Directive –
Please reproduce the entries exactly as they appear below, but not the pictures.

#### Record excerpts

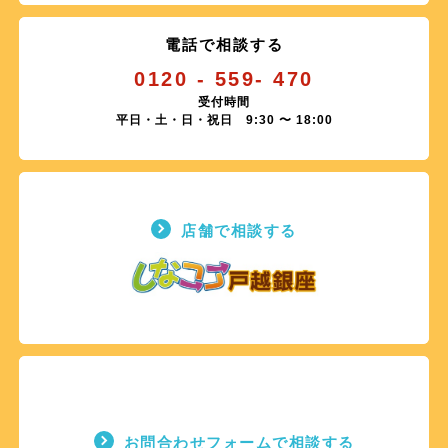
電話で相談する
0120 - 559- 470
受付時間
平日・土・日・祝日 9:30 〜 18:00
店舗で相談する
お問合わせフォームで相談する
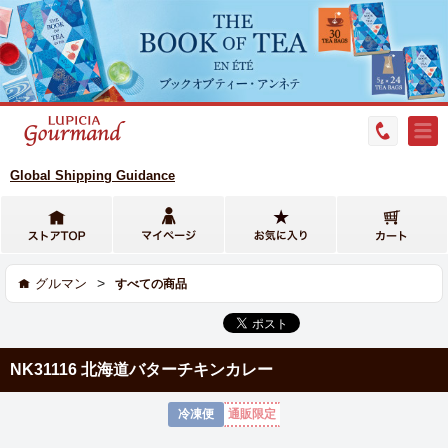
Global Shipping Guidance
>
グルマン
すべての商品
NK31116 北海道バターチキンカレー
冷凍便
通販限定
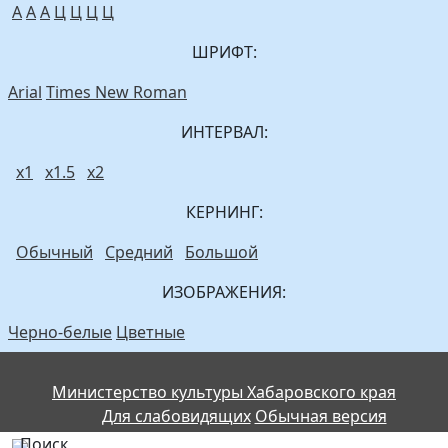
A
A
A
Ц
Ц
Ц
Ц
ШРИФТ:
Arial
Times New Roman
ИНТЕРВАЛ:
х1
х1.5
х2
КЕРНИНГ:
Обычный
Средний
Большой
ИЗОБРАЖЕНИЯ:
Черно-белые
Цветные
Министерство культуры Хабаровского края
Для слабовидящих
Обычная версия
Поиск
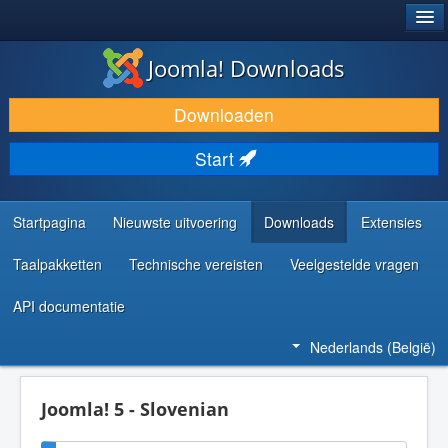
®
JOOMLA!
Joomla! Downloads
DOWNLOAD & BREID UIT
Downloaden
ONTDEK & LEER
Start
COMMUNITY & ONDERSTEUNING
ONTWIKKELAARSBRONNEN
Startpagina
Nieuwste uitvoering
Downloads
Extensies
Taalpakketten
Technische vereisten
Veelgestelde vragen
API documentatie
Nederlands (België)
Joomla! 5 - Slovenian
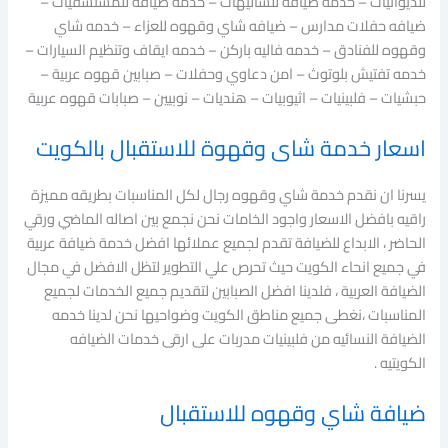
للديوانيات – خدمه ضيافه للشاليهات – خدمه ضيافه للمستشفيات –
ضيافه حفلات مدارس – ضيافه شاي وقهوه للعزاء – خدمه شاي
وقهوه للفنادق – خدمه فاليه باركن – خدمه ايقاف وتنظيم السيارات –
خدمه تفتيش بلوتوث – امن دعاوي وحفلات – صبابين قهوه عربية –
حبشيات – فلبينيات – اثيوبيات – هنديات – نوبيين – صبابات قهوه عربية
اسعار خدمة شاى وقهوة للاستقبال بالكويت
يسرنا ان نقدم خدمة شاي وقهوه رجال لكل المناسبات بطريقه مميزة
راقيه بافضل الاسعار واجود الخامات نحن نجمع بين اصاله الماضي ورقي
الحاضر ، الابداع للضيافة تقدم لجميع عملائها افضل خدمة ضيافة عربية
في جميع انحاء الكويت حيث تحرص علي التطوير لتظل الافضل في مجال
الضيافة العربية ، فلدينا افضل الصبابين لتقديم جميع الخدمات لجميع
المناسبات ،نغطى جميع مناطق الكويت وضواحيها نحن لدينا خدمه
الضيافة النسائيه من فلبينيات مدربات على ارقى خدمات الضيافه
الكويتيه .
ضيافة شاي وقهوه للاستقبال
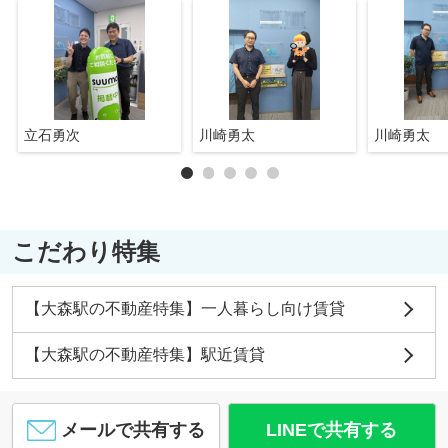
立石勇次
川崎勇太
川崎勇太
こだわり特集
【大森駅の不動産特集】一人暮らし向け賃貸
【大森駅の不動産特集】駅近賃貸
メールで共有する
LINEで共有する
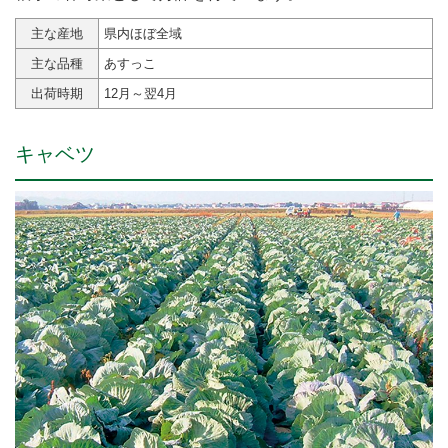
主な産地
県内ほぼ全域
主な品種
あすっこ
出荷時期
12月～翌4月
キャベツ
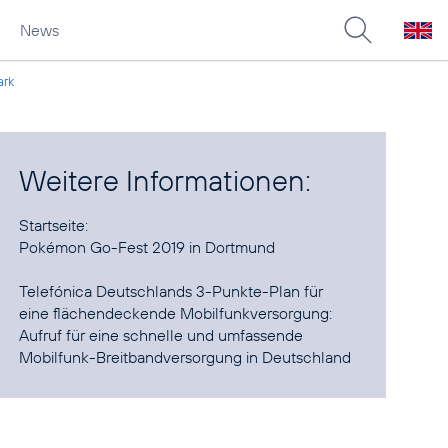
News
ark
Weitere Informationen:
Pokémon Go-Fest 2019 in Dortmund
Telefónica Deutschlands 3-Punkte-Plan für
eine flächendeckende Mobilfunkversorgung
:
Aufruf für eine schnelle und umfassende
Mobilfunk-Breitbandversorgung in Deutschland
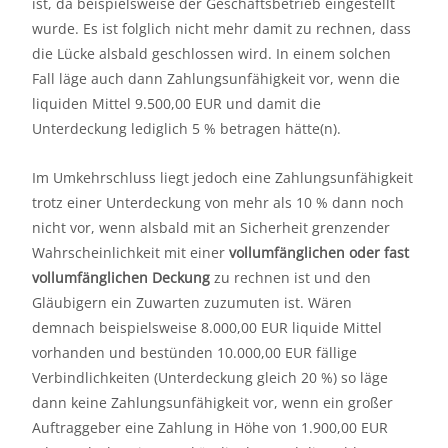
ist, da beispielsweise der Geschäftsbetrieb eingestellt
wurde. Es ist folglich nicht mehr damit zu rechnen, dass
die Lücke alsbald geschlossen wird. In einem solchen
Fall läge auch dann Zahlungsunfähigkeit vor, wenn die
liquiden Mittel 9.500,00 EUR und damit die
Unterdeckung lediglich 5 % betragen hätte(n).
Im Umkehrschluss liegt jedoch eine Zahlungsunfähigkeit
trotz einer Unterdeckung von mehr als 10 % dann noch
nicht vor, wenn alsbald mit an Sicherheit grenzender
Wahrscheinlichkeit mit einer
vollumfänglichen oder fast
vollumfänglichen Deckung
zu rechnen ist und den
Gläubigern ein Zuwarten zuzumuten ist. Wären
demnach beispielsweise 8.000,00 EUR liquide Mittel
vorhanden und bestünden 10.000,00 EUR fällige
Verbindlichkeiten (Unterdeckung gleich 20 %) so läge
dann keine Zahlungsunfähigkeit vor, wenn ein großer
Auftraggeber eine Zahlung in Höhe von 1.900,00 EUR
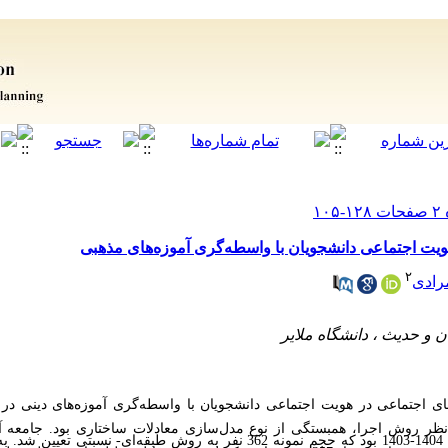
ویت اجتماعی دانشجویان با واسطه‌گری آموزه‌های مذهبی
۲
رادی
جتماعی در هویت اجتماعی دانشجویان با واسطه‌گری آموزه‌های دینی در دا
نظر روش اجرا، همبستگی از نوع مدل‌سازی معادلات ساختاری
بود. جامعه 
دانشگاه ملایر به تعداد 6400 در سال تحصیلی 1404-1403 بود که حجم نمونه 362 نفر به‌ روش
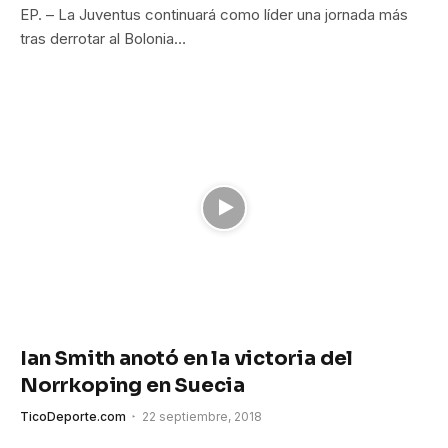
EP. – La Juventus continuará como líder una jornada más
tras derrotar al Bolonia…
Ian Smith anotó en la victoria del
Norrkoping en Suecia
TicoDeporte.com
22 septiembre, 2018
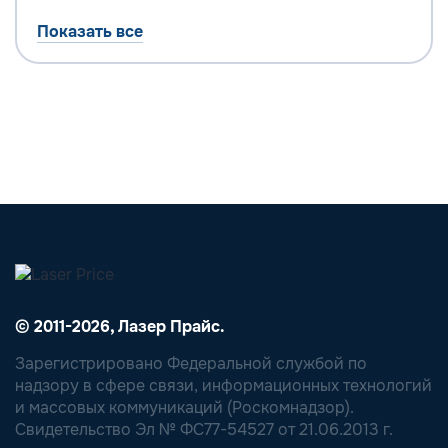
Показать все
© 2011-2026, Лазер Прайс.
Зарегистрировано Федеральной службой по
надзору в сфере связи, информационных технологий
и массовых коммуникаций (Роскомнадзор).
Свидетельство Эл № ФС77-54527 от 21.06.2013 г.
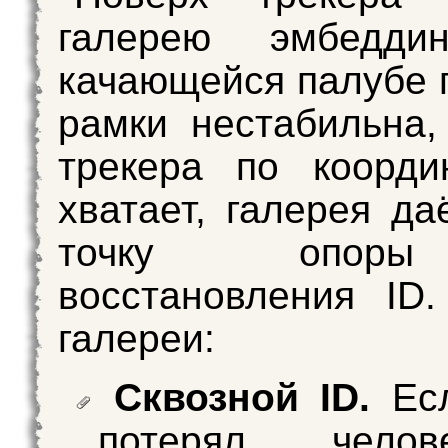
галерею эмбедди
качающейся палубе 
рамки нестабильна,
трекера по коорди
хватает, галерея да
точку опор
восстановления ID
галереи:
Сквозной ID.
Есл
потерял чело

########

Reply –
電話で相談する
0120 - 559- 470
受付時間
平日・土・日・祝日 9:30 〜 18:00
店舗で相談する
お問合わせフォームで相談する
Global Shipping Guidance
>
グルマン
すべての商品
NK31116 北海道バターチキンカレー
冷凍便
通販限定
A
A
A
Ц
Ц
Ц
Ц
ШРИФТ:
Arial
Times New Roman
ИНТЕРВАЛ:
х1
х1.5
х2
КЕРНИНГ:
Обычный
Средний
Большой
ИЗОБРАЖЕНИЯ:
Черно-белые
Цветные
Министерство культуры Хабаровского края
Для слабовидящих
Обычная версия
Поиск
®
JOOMLA!
Joomla! Downloads
DOWNLOAD & BREID UIT
Downloaden
ONTDEK & LEER
Start
COMMUNITY & ONDERSTEUNING
ONTWIKKELAARSBRONNEN
Startpagina
Nieuwste uitvoering
Downloads
Extensies
Taalpakketten
Technische vereisten
Veelgestelde vragen
API documentatie
Nederlands (België)
Joomla! 5 - Slovenian
للديوانيات – خدمه ضيافه للشاليهات – خدمه ضيافه للمستشفيات –
ضيافه حفلات مدارس – ضيافه شاي وقهوه للعزاء – خدمه شاي
وقهوه للفنادق – خدمه فاليه باركن – خدمه ايقاف وتنظيم السيارات –
خدمه تفتيش بلوتوث – امن دعاوي وحفلات – صبابين قهوه عربية –
حبشيات – فلبينيات – اثيوبيات – هنديات – نوبيين – صبابات قهوه عربية
اسعار خدمة شاى وقهوة للاستقبال بالكويت
يسرنا ان نقدم خدمة شاي وقهوه رجال لكل المناسبات بطريقه مميزة
راقيه بافضل الاسعار واجود الخامات نحن نجمع بين اصاله الماضي ورقي
الحاضر ، الابداع للضيافة تقدم لجميع عملائها افضل خدمة ضيافة عربية
في جميع انحاء الكويت حيث تحرص علي التطوير لتظل الافضل في مجال
الضيافة العربية ، فلدينا افضل الصبابين لتقديم جميع الخدمات لجميع
المناسبات ،نغطى جميع مناطق الكويت وضواحيها نحن لدينا خدمه
الضيافة النسائيه من فلبينيات مدربات على ارقى خدمات الضيافه
الكويتيه .
ضيافة شاي وقهوه للاستقبال
立石勇次
川崎勇太
川崎勇太
こだわり特集
【大森駅の不動産特集】一人暮らし向け賃貸
【大森駅の不動産特集】駅近賃貸
メールで共有する
LINEで共有する
主な産地
県内ほぼ全域
主な品種
あすっこ
出荷時期
12月～翌4月
キャベツ
News
ark
Weitere Informationen:
Pokémon Go-Fest 2019 in Dortmund
Telefónica Deutschlands 3-Punkte-Plan für
eine flächendeckende Mobilfunkversorgung
:
Aufruf für eine schnelle und umfassende
Mobilfunk-Breitbandversorgung in Deutschland
ist, da beispielsweise der Geschäftsbetrieb eingestellt
wurde. Es ist folglich nicht mehr damit zu rechnen, dass
die Lücke alsbald geschlossen wird. In einem solchen
Fall läge auch dann Zahlungsunfähigkeit vor, wenn die
liquiden Mittel 9.500,00 EUR und damit die
Unterdeckung lediglich 5 % betragen hätte(n).
Im Umkehrschluss liegt jedoch eine Zahlungsunfähigkeit
trotz einer Unterdeckung von mehr als 10 % dann noch
nicht vor, wenn alsbald mit an Sicherheit grenzender
Wahrscheinlichkeit mit einer
vollumfänglichen oder fast
vollumfänglichen Deckung
zu rechnen ist und den
Gläubigern ein Zuwarten zuzumuten ist. Wären
demnach beispielsweise 8.000,00 EUR liquide Mittel
vorhanden und bestünden 10.000,00 EUR fällige
Verbindlichkeiten (Unterdeckung gleich 20 %) so läge
dann keine Zahlungsunfähigkeit vor, wenn ein großer
Auftraggeber eine Zahlung in Höhe von 1.900,00 EUR
ویت اجتماعی دانشجویان با واسطه‌گری آموزه‌های مذهبی
۲
رادی
جتماعی در هویت اجتماعی دانشجویان با واسطه‌گری آموزه‌های دینی در دا
نظر روش اجرا، همبستگی از نوع مدل‌سازی معادلات ساختاری
بود. جامعه 
دانشگاه ملایر به تعداد 6400 در سال تحصیلی 1404-1403 بود که حجم نمونه 362 نفر به‌ روش
EP. – La Juventus continuará como líder una jornada más
tras derrotar al Bolonia…
Ian Smith anotó en la victoria del
Norrkoping en Suecia
TicoDeporte.com
22 septiembre, 2018
Показать все
© 2011-2026, Лазер Прайс.
Зарегистрировано Федеральной службой по
надзору в сфере связи, информационных технологий
и массовых коммуникаций (Роскомнадзор).
Свидетельство Эл № ФС77-54527 от 21.06.2013 г.
галерею эмбедди
качающейся палубе 
рамки нестабильна,
трекера по коорди
хватает, галерея да
точку опор
восстановления ID
галереи:
Сквозной ID.
Есл
потерял чело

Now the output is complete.